- Cedar Mills Township, Minnesota Location within the state of Minnesota Cedar Mills Township, Minnesota Cedar Mills Township, Minnesota (the United States)
- Coordinates: 44°56′36″N 94°33′24″W﻿ / ﻿44.94333°N 94.55667°W
- Country: United States
- State: Minnesota
- County: Meeker

Area
- • Total: 39.0 sq mi (100.9 km^{2})
- • Land: 38.5 sq mi (99.7 km^{2})
- • Water: 0.46 sq mi (1.2 km^{2})
- Elevation: 1,070 ft (326 m)

Population (2000)
- • Total: 499
- • Density: 13/sq mi (5/km^{2})
- Time zone: UTC-6 (Central (CST))
- • Summer (DST): UTC-5 (CDT)
- FIPS code: 27-10486
- GNIS feature ID: 0663769

= Cedar Mills Township, Meeker County, Minnesota =

Cedar Mills Township is a township in Meeker County, Minnesota, United States. The population was 499 at the 2000 census.

Cedar Mills Township was organized in 1870, and named after Cedar Mills.

==Geography==
According to the United States Census Bureau, the township has a total area of 39.0 sqmi, of which 38.5 sqmi is land and 0.5 sqmi (1.21%) is water.

==Demographics==
As of the census of 2000, there were 499 people, 177 households, and 135 families residing in the township. The population density was 13.0 PD/sqmi. There were 191 housing units at an average density of 5.0 /sqmi. The racial makeup of the township was 97.60% White, 0.40% Native American, 0.80% Asian, and 1.20% from two or more races.

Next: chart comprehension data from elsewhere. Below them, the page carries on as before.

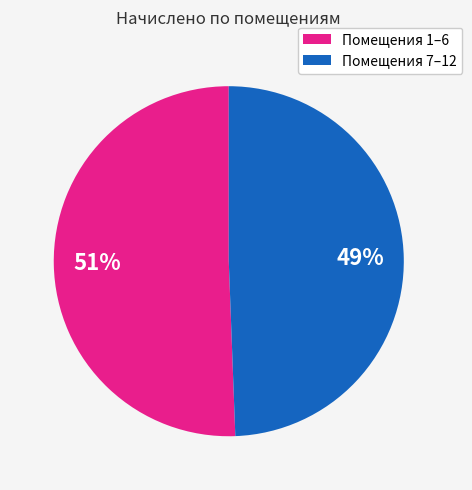

Does any single category account for the majority?

Yes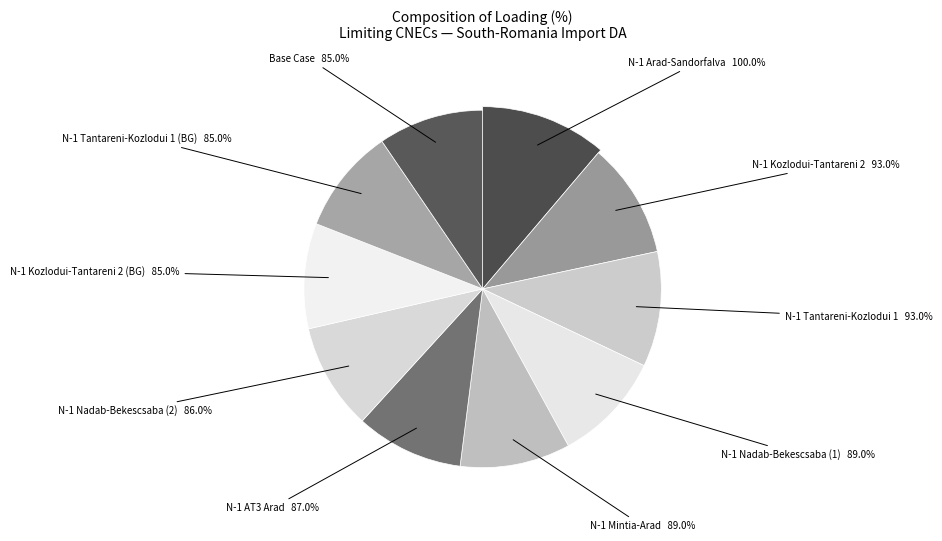

Which category has the biggest portion of the pie?

N-1 Arad-Sandorfalva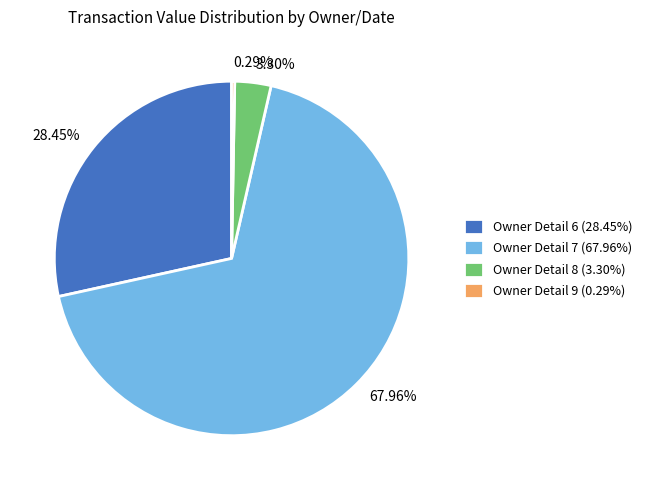

Which has a higher value, Owner Detail 9 (0.29%) or Owner Detail 7 (67.96%)?

Owner Detail 7 (67.96%)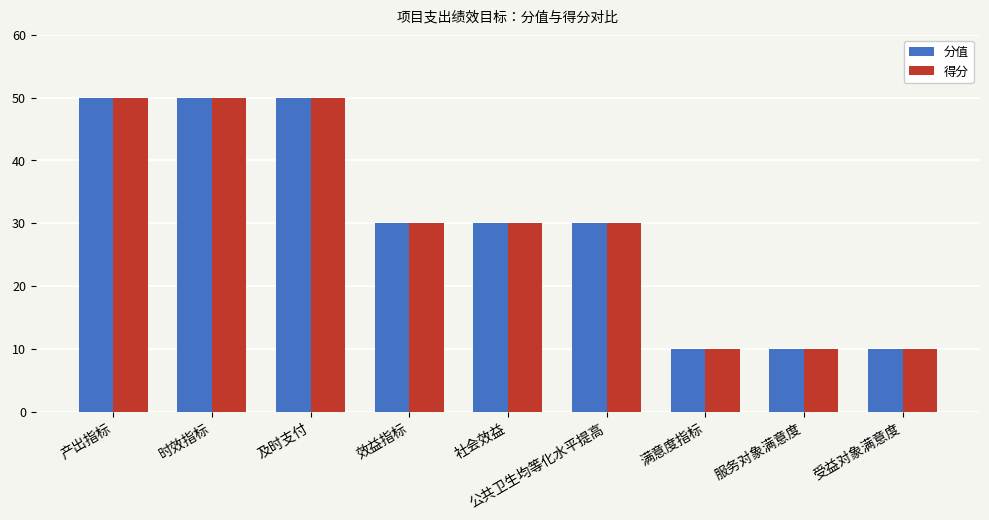

What is the lowest value of the 得分 series?

10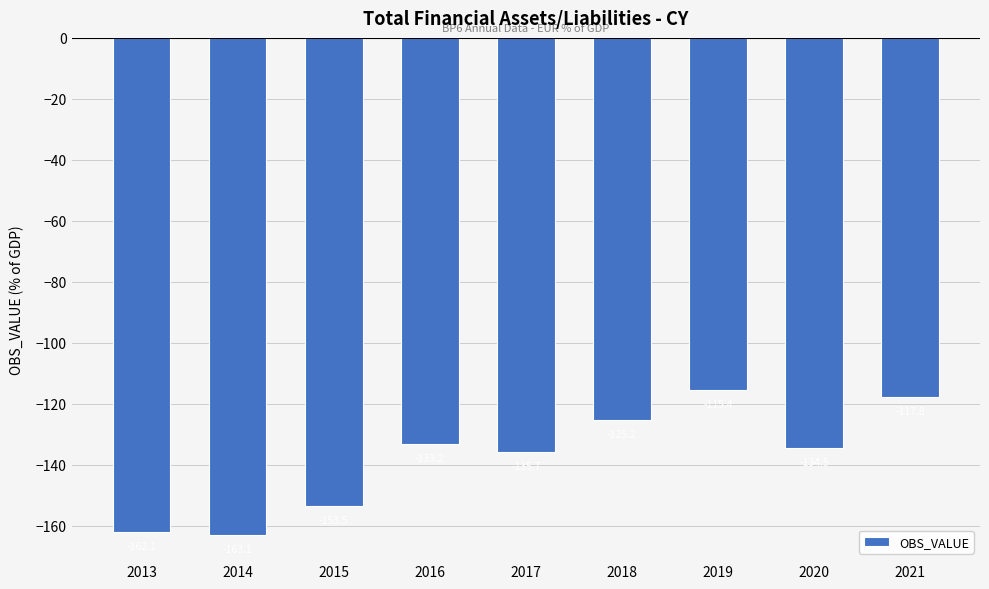

What is the difference between the second highest and second lowest values?

44.3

Hispanic or Latino of any race were 1.60% of the population.

There were 177 households, out of which 35.6% had children under the age of 18 living with them, 65.0% were married couples living together, 6.2% had a female householder with no husband present, and 23.2% were non-families. 17.5% of all households were made up of individuals, and 8.5% had someone living alone who was 65 years of age or older. The average household size was 2.71 and the average family size was 3.04.

In the township the population was spread out, with 26.5% under the age of 18, 5.2% from 18 to 24, 29.9% from 25 to 44, 24.4% from 45 to 64, and 14.0% who were 65 years of age or older. The median age was 38 years. For every 100 females, there were 109.7 males. For every 100 females age 18 and over, there were 107.3 males.

The median income for a household in the township was $48,125, and the median income for a family was $53,393. Males had a median income of $30,000 versus $26,250 for females. The per capita income for the township was $17,227. About 3.6% of families and 6.2% of the population were below the poverty line, including 9.0% of those under age 18 and 16.7% of those age 65 or over.